Insider Trade Summary
| Type | Security | Shares | Price | Value |
|---|---|---|---|---|
| Disposition | Non-voting common units of Alclear Holdings, LLC | 174,324 | $0.00 | -- |
| Disposition | Class D Common Stock | 174,324 | $0.00 | -- |
| Grant/Award | Class B Common Stock | 174,324 | $0.00 | -- |
| Disposition | Class B Common Stock | 174,324 | $0.00 | -- |
| Grant/Award | Class A Common Stock | 174,324 | $0.00 | -- |
| Sale | Class A Common Stock | 152,513 | $48.41 | $7.38M |
| Sale | Class A Common Stock | 21,811 | $49.24 | $1.07M |
Footnotes (1)
- These transactions were automatically effected pursuant to a Rule 10b5-1 trading plan previously adopted by Alclear Investments, LLC on November 20, 2025. These shares were sold in multiple transactions ranging from $48.00 to $48.99. The reporting person undertakes to provide the Issuer, any security holder of the Issuer, and the staff of the Securities and Exchange Commission, upon request, full information regarding the number of shares sold at each separate price within the range set forth in this footnote and in footnote 5. Pursuant to the terms of the Issuer's Certificate of Incorporation, each share of Class B common stock of the Issuer ("Class B Common Stock") was converted into a share of Class A common stock of the Issuer ("Class A Common Stock") on a one-for-one basis. The resulting shares of Class A Common Stock were used to settle the sale transaction described above, and so after the transactions reported in this Form 4, no shares of Class A Common Stock are held. Alclear Investments, LLC is controlled by Ms. Seidman-Becker, its sole manager, who has dispositive control and voting control over the shares held by Alclear Investments, LLC. The price reported in Column 4 is a weighted average price.

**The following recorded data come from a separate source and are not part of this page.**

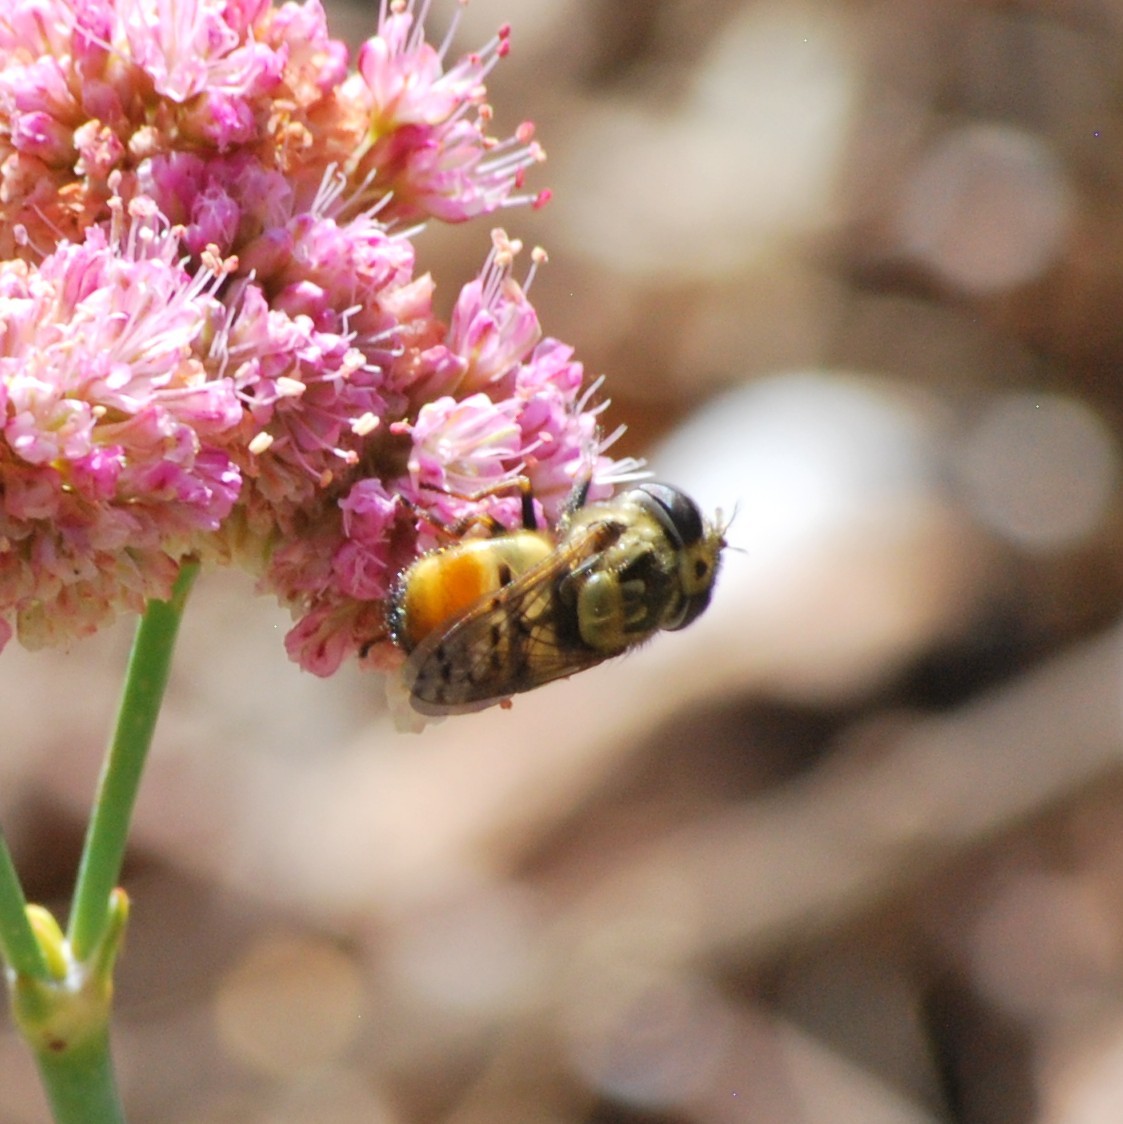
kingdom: Animalia
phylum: Arthropoda
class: Insecta
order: Diptera
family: Syrphidae
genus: Copestylum
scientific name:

These shares were sold in multiple transactions ranging from $49.00 to $49.75, inclusive. Shares of Class D Common Stock have 20 votes per share but no economic rights (including rights to dividends and distributions upon liquidation) and are issued in an equal amount to the number of Common Units held. Pursuant to the terms of the Exchange Agreement, dated June 29, 2021, by and among the Issuer, Alclear and the equity holders of Alclear (the "Exchange Agreement"), Common Units, together with a corresponding number of shares of Class D Common Stock, were exchanged for Class B Common Stock on a one-for-one basis. The exchange rights under the Exchange Agreement do not expire. Shares of Class B common stock of the Issuer ("Class B Common Stock") have 20 votes per share and economic rights (including rights to dividends and distributions upon liquidation).